Alexia Tarabotti is labouring under a great many social tribulations. First, she has no soul. Second, she's a spinster whose father is both Italian and dead. Third, she was rudely attacked by a vampire, breaking all standards of social etiquette. Where to go from there? From bad to worse apparently, for Alexia accidentally kills the vampire - and then the appalling Lord Maccon (loud, messy, gorgeous, and werewolf) is sent by Queen Victoria to investigate. With unexpected vampires appearing and expected vampires disappearing, everyone seems to believe Alexia responsible. Can she figure out what is actually happening to London's high society? Or will her soulless ability to negate supernatural powers prove useful or just plain embarrassing? Finally, who is the real enemy, and do they have treacle tart? SOULLESS is a comedy of manners set in Victorian London: full of werewolves, vampires, dirigibles, and tea-drinking.

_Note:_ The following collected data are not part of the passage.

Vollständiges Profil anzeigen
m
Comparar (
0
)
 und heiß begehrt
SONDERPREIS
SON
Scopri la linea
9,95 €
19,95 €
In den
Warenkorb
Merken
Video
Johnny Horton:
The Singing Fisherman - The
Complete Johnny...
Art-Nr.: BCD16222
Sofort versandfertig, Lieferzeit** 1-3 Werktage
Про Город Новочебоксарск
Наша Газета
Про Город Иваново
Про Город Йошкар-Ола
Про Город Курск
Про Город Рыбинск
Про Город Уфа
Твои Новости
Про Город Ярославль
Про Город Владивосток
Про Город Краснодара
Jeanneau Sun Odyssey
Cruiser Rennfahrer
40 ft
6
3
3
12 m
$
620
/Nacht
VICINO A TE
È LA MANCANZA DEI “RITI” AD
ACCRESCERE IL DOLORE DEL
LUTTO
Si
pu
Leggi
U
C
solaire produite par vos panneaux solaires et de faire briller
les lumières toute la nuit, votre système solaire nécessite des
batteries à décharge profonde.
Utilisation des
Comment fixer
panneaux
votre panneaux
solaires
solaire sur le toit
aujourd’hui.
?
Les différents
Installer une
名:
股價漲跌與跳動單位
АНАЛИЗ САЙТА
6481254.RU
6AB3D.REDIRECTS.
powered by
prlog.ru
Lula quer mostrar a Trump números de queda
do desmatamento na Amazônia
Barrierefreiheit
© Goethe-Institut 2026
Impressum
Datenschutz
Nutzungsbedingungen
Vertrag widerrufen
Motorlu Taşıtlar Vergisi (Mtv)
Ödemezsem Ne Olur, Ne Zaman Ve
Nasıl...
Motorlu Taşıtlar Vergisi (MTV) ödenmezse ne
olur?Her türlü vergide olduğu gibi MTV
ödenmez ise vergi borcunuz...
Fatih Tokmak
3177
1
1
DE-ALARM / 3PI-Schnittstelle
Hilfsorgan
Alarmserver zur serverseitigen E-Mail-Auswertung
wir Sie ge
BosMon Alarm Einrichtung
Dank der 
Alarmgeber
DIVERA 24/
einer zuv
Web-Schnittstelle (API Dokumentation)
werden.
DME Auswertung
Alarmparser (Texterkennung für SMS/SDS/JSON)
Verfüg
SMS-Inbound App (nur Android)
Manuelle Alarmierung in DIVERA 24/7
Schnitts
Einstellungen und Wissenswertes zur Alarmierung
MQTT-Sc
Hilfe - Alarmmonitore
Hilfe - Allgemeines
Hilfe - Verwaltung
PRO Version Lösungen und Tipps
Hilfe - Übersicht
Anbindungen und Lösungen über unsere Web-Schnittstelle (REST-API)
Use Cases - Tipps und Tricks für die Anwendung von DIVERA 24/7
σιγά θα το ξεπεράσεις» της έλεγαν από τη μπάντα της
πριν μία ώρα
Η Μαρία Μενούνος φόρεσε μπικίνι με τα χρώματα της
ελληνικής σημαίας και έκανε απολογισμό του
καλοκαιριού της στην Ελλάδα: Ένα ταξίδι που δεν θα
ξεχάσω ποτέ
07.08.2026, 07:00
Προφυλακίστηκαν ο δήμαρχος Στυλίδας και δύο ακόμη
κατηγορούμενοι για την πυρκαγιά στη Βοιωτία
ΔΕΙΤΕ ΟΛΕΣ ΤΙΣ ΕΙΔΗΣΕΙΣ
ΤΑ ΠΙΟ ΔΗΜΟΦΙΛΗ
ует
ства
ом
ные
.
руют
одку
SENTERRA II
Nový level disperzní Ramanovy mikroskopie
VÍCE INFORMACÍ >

I absoluely ADORED this book. Think of Jane Austen; her wit, her characters and settings, and add in the freedom of a 21st century writer, vampires, werewolves and a host of other species, and what you'll have is the Parasol Protectorate series. The characters are happily flawed, especially Alexia Tarabotti herself, who's half Italian tan skin 'pales' in comparison to the fair Victorian trend.
This is the first Steampunk novel that I've ever read, but to be honest there wasn't that many Steampunk elements. There were, of course, some fantastic machines, like the one that can make a you a cup of tea while you're happily rolling along in your carriage. It's rather a travesty that modern cars can't do this yet. Having said this, it's only the first in the series and I fully expect to see the machinery to grow.
The main characters are Alexia Tarabotti, the spinster in question, who I desperately wish was real so I could experience her fantastic comebacks in real life; Lord Conall Maccon, a Scottish earl who tries to hide his accent and who is Alpha of the Westminster Werewolf pack; and Lord Akeldama, the most flamboyant vampire and an absolute delight to read. Carriger paints her characters with a combined grace and awkwardness - no matter whether werewolf or vampire each person is so brightly painted they could almost be real, and certainly people I would want in my life.
Finally I have to say that this is the first novel I have read that has made me prefer werewolves over vampires, and that is a rather hard thing to accomplish. Well done Ms. Carriger.